Samples at an interval of 25–100 cm were selected for biomarker analysis at the Organic Geochemistry Laboratory, Department of Geological Sciences, University of Alabama. Duplicate samples were analyzed in every five samples, and solvent blanks were taken through the whole procedure for each run. Approximately 5 g powdered samples were ultrasonically extracted (20 minutes) three times with a mixture of 18 mL dichloromethane (DCM) and 2 mL methanol. Blanks (i.e., only the solvent mixture) were analyzed every 5 samples. In order to remove sulfur, short copper turnings were added to the extracts during the extraction process (20 °C) and overnight storage (−20 °C). The extracts were then concentrated to a volume of ca. 1 mL with a gentle ultrahigh purity (UHP) nitrogen stream using a Zymark Turbo Vap LV Evaporator, and the concentrates were then transferred into GC vials. The extracts were further blown dry gently, diluted with 300–350 μL of hexane, and run on an Agilent 7890B gas chromatograph interfaced with an Agilent 5977 A mass selective detector (MSD). The MSD was operated at a full scanning mode in the mass range of m/z 50–700 at 2.3 scans per second at ionizing electron energy of 70 eV. A fused silica capillary column (Agilent Technologies: 30 m × 0.32 mm, DB-5, 0.25 μm) was used with helium as the carrier gas at a rate of 0.9 mL/min. Sample injection was operated in a pulsed splitless mode at 320 °C. The oven temperature was set at 60 °C, held for 1 minute, and increased at a rate of 6 °C/min to 325 °C, held for 20 minutes.
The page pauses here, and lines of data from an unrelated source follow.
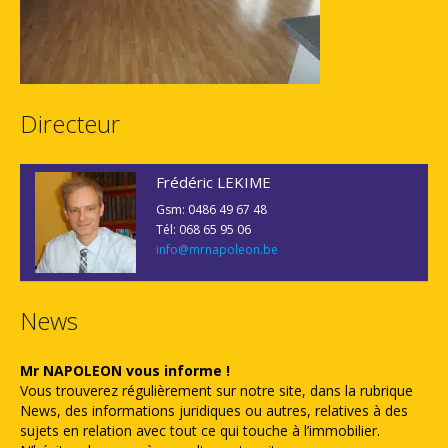
Directeur
Frédéric LEKIME
Gsm: 0486 49 67 48
Tél: 068 65 95 06
info@mrnapoleon.be
News
Mr NAPOLEON vous informe !
Vous trouverez régulièrement sur notre site, dans la rubrique
News, des informations juridiques ou autres, relatives à des
sujets en relation avec tout ce qui touche à l’immobilier.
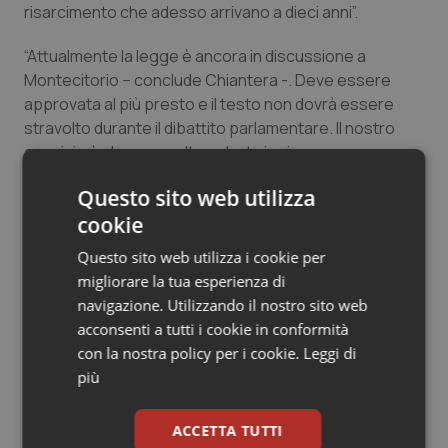
risarcimento che adesso arrivano a dieci anni”.
Salute orale & impianti
“Attualmente la legge è ancora in discussione a
Sangue & coagulazione
Montecitorio – conclude Chiantera -. Deve essere
approvata al più presto e il testo non dovrà essere
Tiroide
stravolto durante il dibattito parlamentare. Il nostro
auspicio è che, una volta entrata in vigore, possa
davvero porre fine al problema del contenzioso
Tumore al seno
Questo sito web utilizza
medico legale e risanare i rapporti tra medici, cittadini e
cookie
istituzioni”.
Tumore ovarico
Questo sito web utilizza i cookie per
Tumori del Polmone & Testa Collo
migliorare la tua esperienza di
15 Gennaio 2015
navigazione. Utilizzando il nostro sito web
© Riproduzione riservata
acconsenti a tutti i cookie in conformità
Tumori gastrointestinali
con la nostra policy per i cookie.
Leggi di
più
Ulcera & Reflusso
ACCETTA TUTTI
Vaccini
External standards are a mixture of C7–C40 saturated n-alkanes (Sigma Aldrich 49453-U, St. Louis, Missouri) and a PM-610 PAH (Ultra Scientific, North Kingstown, Rhode Island) for quantifying aliphatic and aromatic compounds, respectively. The concentration was calculated using a five-point, peak area vs. concentration calibration curve constructed from standard mixtures with known concentrations (concentration from 0.1 to 20 ng/μL). Compound concentrations were reported in values normalized to TOC contents (μg/g TOC) or the relative percentages. Selected samples were separated into aliphatic and aromatic fractions after the precipitation of asphaltenes. The de-asphalted extracts were then separated into saturate, aromatic, and polar fractions using hexane, benzene, and methanol respectively.
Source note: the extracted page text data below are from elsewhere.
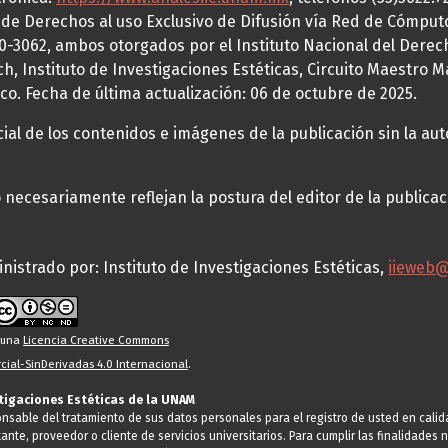
a de Derechos al uso Exclusivo de Difusión vía Red de Cómp
70-3062, ambos otorgados por el Instituto Nacional del Derec
h, Instituto de Investigaciones Estéticas, Circuito Maestro M
co. Fecha de última actualización: 06 de octubre de 2025.
al de los contenidos e imágenes de la publicación sin la auto
necesariamente reflejan la postura del editor de la publica
nistrado por: Instituto de Investigaciones Estéticas,
iieweb
o una
Licencia Creative Commons
ial-SinDerivadas 4.0 Internacional
.
stigaciones Estéticas de la UNAM
ponsable del tratamiento de sus datos personales para el registro de usted en cal
tante, proveedor o cliente de servicios universitarios. Para cumplir las finalidade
For compound-specific carbon isotopes of normal alkanes, saturated hydrocarbon fractions were further separated into n-alkanes and branched/cyclic alkanes by urea adduction117. The δ13C values of n-alkanes were measured in duplicate on a Thermo Fisher Trace GC Ultra coupled with a Thermo Fisher MAT-253 mass spectrometer. The GC was fitted with a 60 m × 0.32 mm i.d. A DB-1MS fused silica capillary column with a film thickness of 0.25 μm leading directly into the combustion furnace was used. The GC oven temperature was programmed from 50 °C (1 min) at 1.5 °C/min to 125 °C, then increased to 300 °C at 5 °C/min, and finally held at 300 °C for 30 min. Helium was used as the carrier gas. The isotopic values were calibrated against the reference gas and were reported in the usual “del” notation relative to VPDB. The precision of the measurements was typically <0.5‰. The accuracy of the instrument was evaluated two to three times daily via analyzing a mixture of n-alkanes with known δ13C values acquired from Indiana University, USA.